[Opening DATASET CONTENT section]

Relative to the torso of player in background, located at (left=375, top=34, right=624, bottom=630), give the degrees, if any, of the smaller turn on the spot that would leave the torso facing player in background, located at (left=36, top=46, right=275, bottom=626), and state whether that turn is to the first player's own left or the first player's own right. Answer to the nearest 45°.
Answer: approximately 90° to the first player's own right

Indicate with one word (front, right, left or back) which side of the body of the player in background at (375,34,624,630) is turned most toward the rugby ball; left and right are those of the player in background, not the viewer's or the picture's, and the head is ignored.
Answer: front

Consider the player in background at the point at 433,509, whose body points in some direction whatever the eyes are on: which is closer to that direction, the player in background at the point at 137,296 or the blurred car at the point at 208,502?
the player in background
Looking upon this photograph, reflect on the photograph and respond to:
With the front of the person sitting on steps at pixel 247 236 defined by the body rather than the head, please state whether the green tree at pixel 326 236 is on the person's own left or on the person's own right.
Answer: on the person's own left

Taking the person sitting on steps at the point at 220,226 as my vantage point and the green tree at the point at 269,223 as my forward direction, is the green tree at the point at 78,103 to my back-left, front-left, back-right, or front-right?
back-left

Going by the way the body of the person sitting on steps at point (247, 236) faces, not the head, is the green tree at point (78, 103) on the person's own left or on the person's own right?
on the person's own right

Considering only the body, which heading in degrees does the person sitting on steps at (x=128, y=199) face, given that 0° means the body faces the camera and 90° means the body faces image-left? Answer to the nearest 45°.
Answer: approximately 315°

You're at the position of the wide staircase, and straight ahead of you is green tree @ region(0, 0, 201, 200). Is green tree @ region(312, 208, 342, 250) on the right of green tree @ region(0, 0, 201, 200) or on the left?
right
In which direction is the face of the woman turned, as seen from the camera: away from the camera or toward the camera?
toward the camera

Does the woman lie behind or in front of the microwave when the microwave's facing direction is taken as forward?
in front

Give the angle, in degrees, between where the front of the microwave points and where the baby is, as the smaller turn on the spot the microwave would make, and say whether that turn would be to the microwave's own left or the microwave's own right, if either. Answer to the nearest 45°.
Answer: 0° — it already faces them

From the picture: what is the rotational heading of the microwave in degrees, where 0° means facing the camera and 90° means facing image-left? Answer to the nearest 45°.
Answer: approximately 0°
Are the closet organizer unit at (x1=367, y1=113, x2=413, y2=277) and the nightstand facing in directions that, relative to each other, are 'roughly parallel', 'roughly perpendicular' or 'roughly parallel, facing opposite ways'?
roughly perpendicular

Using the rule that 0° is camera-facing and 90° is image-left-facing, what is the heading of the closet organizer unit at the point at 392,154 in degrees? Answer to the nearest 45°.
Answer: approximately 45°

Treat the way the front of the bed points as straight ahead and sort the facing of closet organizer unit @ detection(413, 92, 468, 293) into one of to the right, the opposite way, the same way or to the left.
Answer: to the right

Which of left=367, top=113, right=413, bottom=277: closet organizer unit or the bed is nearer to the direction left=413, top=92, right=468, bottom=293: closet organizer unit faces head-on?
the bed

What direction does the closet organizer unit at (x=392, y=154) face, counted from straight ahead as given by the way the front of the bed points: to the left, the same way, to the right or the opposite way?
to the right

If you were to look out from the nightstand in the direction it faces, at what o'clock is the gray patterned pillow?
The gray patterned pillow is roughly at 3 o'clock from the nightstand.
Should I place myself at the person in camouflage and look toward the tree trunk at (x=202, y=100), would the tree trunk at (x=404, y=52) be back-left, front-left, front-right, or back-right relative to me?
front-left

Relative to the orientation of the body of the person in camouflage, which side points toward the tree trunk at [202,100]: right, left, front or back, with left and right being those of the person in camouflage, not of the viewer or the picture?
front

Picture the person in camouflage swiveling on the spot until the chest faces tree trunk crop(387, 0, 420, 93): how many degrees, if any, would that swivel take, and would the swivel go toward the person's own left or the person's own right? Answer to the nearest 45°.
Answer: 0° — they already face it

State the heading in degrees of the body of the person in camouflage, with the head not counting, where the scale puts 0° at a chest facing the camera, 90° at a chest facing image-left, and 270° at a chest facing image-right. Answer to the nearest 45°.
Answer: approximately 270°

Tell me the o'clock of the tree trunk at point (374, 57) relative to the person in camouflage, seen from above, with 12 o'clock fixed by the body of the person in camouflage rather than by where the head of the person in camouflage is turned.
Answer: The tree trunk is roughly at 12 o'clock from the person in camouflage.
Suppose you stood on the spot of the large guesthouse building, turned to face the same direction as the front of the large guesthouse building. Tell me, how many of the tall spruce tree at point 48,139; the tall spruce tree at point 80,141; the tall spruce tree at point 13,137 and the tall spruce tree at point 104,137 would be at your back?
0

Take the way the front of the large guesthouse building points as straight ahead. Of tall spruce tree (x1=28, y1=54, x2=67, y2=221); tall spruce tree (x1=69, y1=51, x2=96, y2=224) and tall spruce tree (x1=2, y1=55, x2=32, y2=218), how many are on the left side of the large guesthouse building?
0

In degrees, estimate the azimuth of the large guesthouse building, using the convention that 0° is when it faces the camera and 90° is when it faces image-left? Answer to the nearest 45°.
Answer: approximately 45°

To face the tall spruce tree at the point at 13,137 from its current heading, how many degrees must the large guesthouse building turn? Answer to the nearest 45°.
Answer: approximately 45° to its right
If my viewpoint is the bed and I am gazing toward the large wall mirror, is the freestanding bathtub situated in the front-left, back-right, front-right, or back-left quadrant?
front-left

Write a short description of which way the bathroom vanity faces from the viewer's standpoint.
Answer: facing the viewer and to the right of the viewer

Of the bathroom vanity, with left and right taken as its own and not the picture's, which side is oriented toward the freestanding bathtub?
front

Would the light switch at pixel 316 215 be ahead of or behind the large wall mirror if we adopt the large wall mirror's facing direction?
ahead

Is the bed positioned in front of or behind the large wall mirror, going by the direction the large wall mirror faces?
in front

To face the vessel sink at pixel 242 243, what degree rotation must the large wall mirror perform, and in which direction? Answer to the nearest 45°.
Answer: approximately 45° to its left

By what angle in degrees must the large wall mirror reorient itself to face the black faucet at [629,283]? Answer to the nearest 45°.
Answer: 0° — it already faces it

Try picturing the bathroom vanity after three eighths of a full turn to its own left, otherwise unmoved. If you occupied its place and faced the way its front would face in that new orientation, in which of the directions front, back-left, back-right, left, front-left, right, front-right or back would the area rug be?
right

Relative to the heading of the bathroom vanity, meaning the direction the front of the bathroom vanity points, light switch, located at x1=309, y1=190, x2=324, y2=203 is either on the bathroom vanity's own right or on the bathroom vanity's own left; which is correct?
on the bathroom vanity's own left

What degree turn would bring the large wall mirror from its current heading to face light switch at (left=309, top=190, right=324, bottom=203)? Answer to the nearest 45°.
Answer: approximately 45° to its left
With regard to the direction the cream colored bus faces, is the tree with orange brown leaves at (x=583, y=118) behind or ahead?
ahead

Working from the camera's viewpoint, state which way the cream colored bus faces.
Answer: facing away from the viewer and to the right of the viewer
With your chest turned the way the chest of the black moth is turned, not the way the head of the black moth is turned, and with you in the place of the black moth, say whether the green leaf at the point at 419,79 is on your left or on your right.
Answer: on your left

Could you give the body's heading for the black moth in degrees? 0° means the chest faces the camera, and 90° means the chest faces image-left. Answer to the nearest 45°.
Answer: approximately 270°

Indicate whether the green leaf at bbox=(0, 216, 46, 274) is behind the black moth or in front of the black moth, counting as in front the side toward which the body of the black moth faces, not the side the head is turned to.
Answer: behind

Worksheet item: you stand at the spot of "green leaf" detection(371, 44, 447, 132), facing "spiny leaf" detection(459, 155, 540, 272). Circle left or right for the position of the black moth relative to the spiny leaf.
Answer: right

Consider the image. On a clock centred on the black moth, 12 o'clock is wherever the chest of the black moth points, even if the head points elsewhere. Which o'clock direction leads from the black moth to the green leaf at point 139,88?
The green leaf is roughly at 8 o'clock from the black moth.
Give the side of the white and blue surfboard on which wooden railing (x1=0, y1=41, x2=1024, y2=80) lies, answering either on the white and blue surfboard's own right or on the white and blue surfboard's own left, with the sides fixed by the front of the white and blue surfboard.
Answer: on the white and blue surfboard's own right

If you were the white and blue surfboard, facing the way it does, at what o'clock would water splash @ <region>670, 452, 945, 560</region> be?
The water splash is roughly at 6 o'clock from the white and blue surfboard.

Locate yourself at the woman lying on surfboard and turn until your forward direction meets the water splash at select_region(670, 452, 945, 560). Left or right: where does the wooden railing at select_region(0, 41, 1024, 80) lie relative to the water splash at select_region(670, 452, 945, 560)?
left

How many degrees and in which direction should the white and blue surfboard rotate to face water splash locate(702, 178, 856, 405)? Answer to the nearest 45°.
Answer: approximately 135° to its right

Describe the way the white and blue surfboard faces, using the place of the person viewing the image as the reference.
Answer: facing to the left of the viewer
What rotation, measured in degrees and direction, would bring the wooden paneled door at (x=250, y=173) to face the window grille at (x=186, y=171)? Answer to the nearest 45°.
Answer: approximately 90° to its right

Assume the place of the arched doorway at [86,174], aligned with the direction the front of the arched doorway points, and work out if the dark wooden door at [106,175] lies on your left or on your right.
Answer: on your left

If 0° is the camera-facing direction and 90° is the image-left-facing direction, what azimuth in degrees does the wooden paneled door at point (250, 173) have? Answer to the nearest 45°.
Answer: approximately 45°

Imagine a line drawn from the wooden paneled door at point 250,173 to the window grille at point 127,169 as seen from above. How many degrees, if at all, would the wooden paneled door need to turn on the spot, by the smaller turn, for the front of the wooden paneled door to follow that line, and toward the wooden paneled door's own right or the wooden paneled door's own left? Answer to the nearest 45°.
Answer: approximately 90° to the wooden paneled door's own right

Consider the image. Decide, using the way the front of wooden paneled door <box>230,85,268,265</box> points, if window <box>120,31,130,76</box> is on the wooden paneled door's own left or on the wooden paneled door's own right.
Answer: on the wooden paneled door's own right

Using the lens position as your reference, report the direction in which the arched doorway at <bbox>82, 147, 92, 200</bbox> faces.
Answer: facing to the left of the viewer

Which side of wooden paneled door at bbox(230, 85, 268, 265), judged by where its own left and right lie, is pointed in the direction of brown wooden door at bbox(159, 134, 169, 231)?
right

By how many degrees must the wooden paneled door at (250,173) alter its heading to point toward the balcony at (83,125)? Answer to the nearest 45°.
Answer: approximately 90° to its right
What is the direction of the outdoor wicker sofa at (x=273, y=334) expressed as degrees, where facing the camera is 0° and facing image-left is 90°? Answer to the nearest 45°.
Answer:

[Closing DATASET CONTENT section]

▸ **YOUR GOAL**: Reproduce verbatim the stretch of the listing from the line containing "What is the direction" through the end of the listing, both ends included.

▸ **REPLY**:
What is the direction of the outdoor wicker sofa at (x=273, y=334) expressed as degrees, where facing the camera is 0° and facing image-left is 90°? Answer to the nearest 45°.
Answer:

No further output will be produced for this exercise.